PSA is secreted in large amounts by prostate cancer cells. As prostate cancer progresses, the blood levels of PSA begin to rise and an increased PSA level is therefore associated with an increased risk for prostate cancer. However, PSA is not a definitive test for prostate cancer and many men may still develop prostate cancer, despite having blood PSA levels under 4 ng/mL. In around 15% of all prostate cancer cases diagnosed on biopsy, the PSA level is still within the normal value range.
However, it is estimated that men who have a borderline PSA level of between 4 and 10 ng/mL have a 25% risk of developing prostate cancer and this risk is increased further still to 50% when the PSA level is above 10 ng/mL.
Prostate cancer may be suspected based on a patient's symptom profile and details such as family history of the condition, age and ethnicity. As well as a patient's PSA level being tested, a digital rectal examination (DRE) and tissue biopsy are performed to check for the presence of cancer.
Factors affecting levels of PSA include:
PSA levels may be raised in cases of a non-cancerous enlargement of the prostate called benign prostatic hyperplasia (BPH).

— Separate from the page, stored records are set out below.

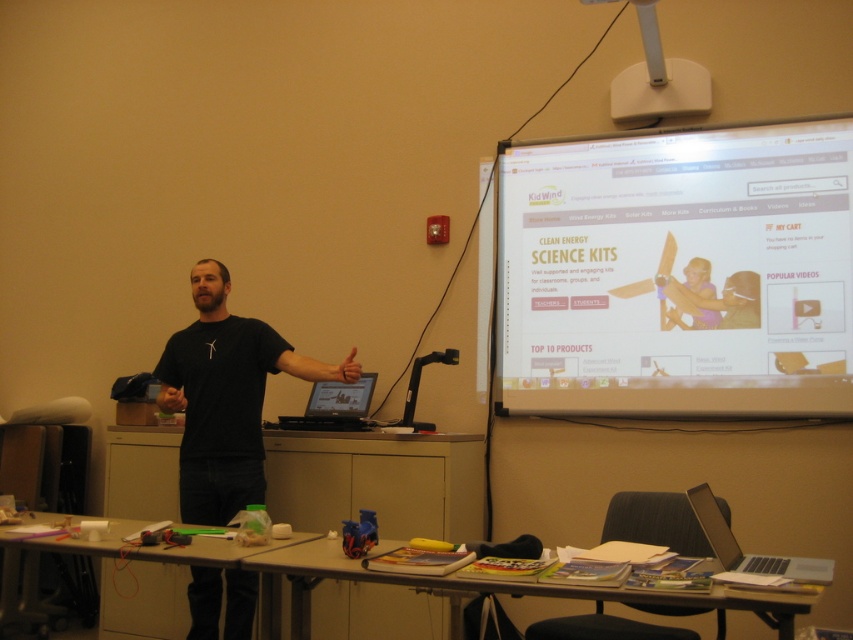
Question: Does white plastic projector at upper center have a lesser width compared to silver metallic laptop at lower right?

Choices:
 (A) yes
 (B) no

Answer: (B)

Question: Which object is closer to the camera taking this photo?

Choices:
 (A) wooden at lower left
 (B) black matte shirt at center

Answer: (A)

Question: Estimate the real-world distances between objects in this image. Which object is farther from the white glossy projection screen at upper right?

Choices:
 (A) wooden table at lower center
 (B) silver metallic laptop at lower right
 (C) black matte shirt at center

Answer: (A)

Question: Is black matte shirt at center closer to the viewer compared to white plastic projector at upper center?

Choices:
 (A) yes
 (B) no

Answer: (A)

Question: Is wooden table at lower center closer to camera compared to white plastic projector at upper center?

Choices:
 (A) no
 (B) yes

Answer: (B)

Question: Which object is the closest to the black matte shirt at center?

Choices:
 (A) wooden table at lower center
 (B) white glossy projection screen at upper right
 (C) silver metallic laptop at lower right
 (D) wooden at lower left

Answer: (D)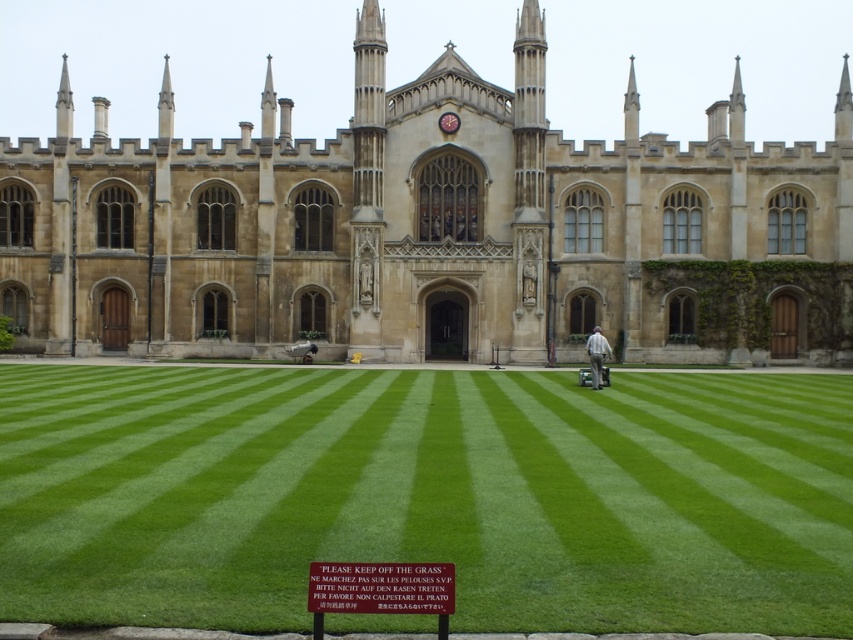
You are standing in front of the historic building and want to walk to the green smooth lawn at center. Which direction should you move relative to the building?

You should move forward towards the green smooth lawn at center, which is located at the center of the scene in front of the building.

You are a visitor standing in front of the historic building. You notice the brown stone gothic at center and the light gray fabric at center. Which object is bigger?

The brown stone gothic at center is larger in size than the light gray fabric at center.

You are a gardener planning to install a new pathway between the green smooth lawn at center and the light gray fabric at center. Which object has a greater width to accommodate the pathway?

The green smooth lawn at center has a greater width than the light gray fabric at center, so it can accommodate the pathway more effectively.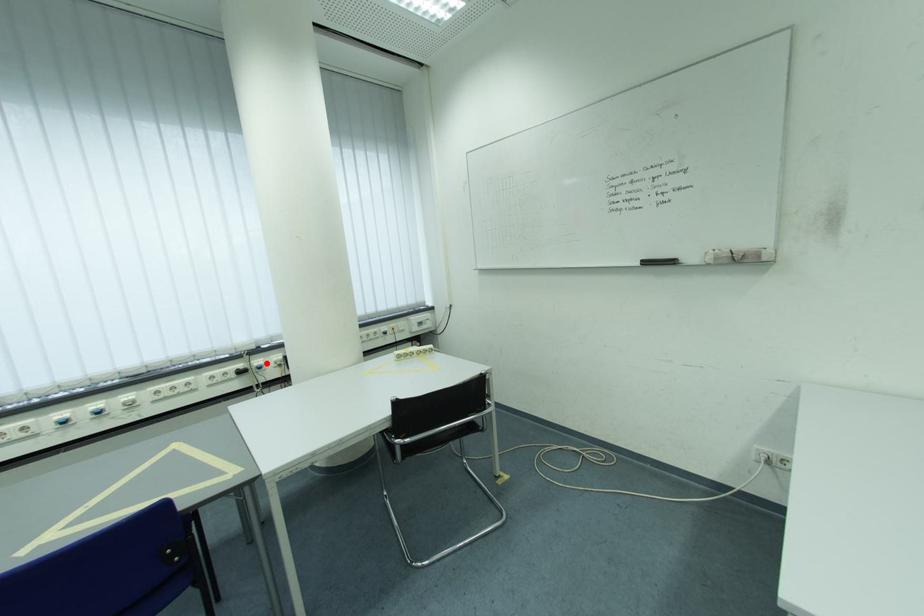
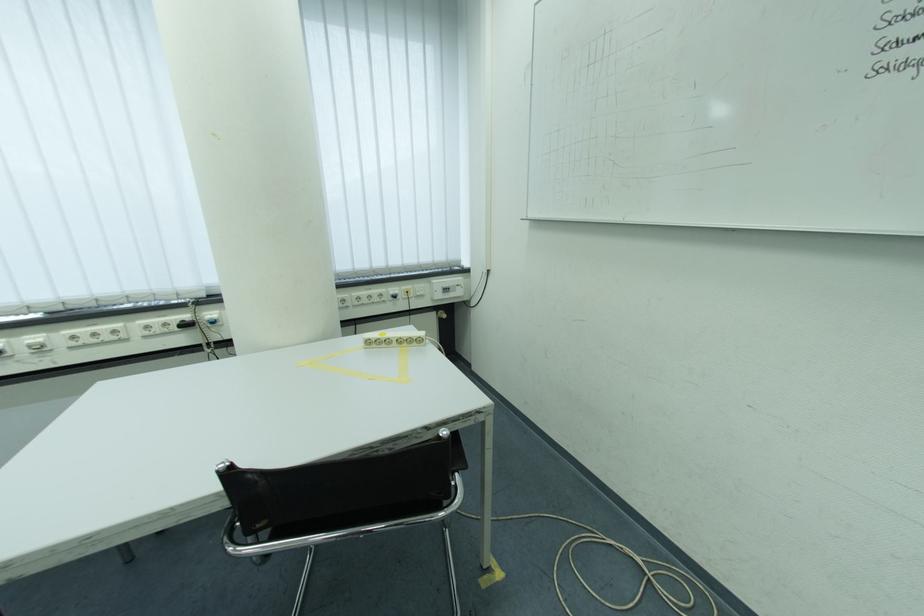
Locate, in the second image, the point that corresponds to the highlighted location in the first image.

(217, 315)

PSA levels rise with increasing age.
Infection or inflammation of the prostate gland (prostatitis) may cause a rise in PSA levels.
Factors such as physical activity and even sex may also increase PSA, which can remain high for a couple of days after ejaculation. Therefore, men are asked to abstain from ejaculation for 2 days before having their blood PSA checked.
Urological procedures such as prostate biopsy, cystoscopy and even DRE can temporarily increase the PSA level.
Some hormonal therapies that increase levels of testosterone can raise the blood PSA level.
The use of 5-alpha reductase inhibitors such as finasteride or dutasteride may lower the levels of male hormones and therefore reduce PSA levels. These are used to relieve urinary symptoms in prostate disease.
Obesity can also lower blood PSA.
Blood-thinning medications such as aspirin and cholesterol-lowering drugs such as statins also lower PSA levels.